New report outlines the crisis on the #ColoradoRiver and the ongoing threats: Analysis comes out as water users meet in Las Vegas — The Deseret News #CRWUA2025 #COriver #aridification

A wall bleached, and stained, in Lake Powell. Photo credit Brent Gardner-Smith @AspenJournalism.

Click the link to read the article on The Deseret News website (Amy Joi O’Donoghue). Here’s an excerpt:

December 16, 2025

A new report from Colorado Law’s Colorado River Research Group warns the Colorado River Basin is “out of time,” describing conditions so severe they threaten the region’s water supply, economy and governance. Called “Colorado River Insights 2025: Dancing with Deadpool,” the report details a dire assessment of the basin’s worsening crisis and offers options for reform. According to the report, reservoirs that once stored four years of river flows are now more than two-thirds empty. The authors note a single dry year or two could push Lake Powell and Lake Mead below critical thresholds, jeopardizing hydropower, water deliveries, and even physical conveyance downstream.

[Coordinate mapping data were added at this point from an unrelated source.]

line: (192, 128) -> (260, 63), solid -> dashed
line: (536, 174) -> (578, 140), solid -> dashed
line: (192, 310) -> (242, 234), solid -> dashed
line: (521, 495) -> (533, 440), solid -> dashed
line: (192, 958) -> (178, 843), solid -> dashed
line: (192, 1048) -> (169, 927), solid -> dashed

The report concludes that current operating rules through 2026 are unlikely to prevent this scenario. 

“This report underscores that the basin is out of time, the crisis is no longer theoretical,” said Douglas Kenney, director of the Western Water Policy Program of the Getches-Wilkinson Center at the University of Colorado Law School and chair of the Colorado River Research Group.

“Post-2026 negotiations must produce durable, equitable, climate-realistic solutions — and they must do so urgently. The message is stark: the Colorado River system is now dancing with Deadpool.”

Among the key challenges:

  • Severe shortage risk: The authors warn that if the next two winters are dry, combined usable storage in Powell and Mead could fall below 4 million acre-feet — far short of what’s needed for water supply and compact obligations.
  • Climate-driven decline: Rising temperatures, shrinking snowpack efficiency and ocean-atmosphere interactions are reducing runoff and precipitation. 
  • Safety nets collapsing: Groundwater reserves are rapidly depleting, while federal capacity — funding, staffing and science programs — are eroding. Interstate cooperation is fraying, and litigation may be on the table.

Authors stress that many challenges are self-inflicted and, in their view, solvable with technical, legal and financial tools already available.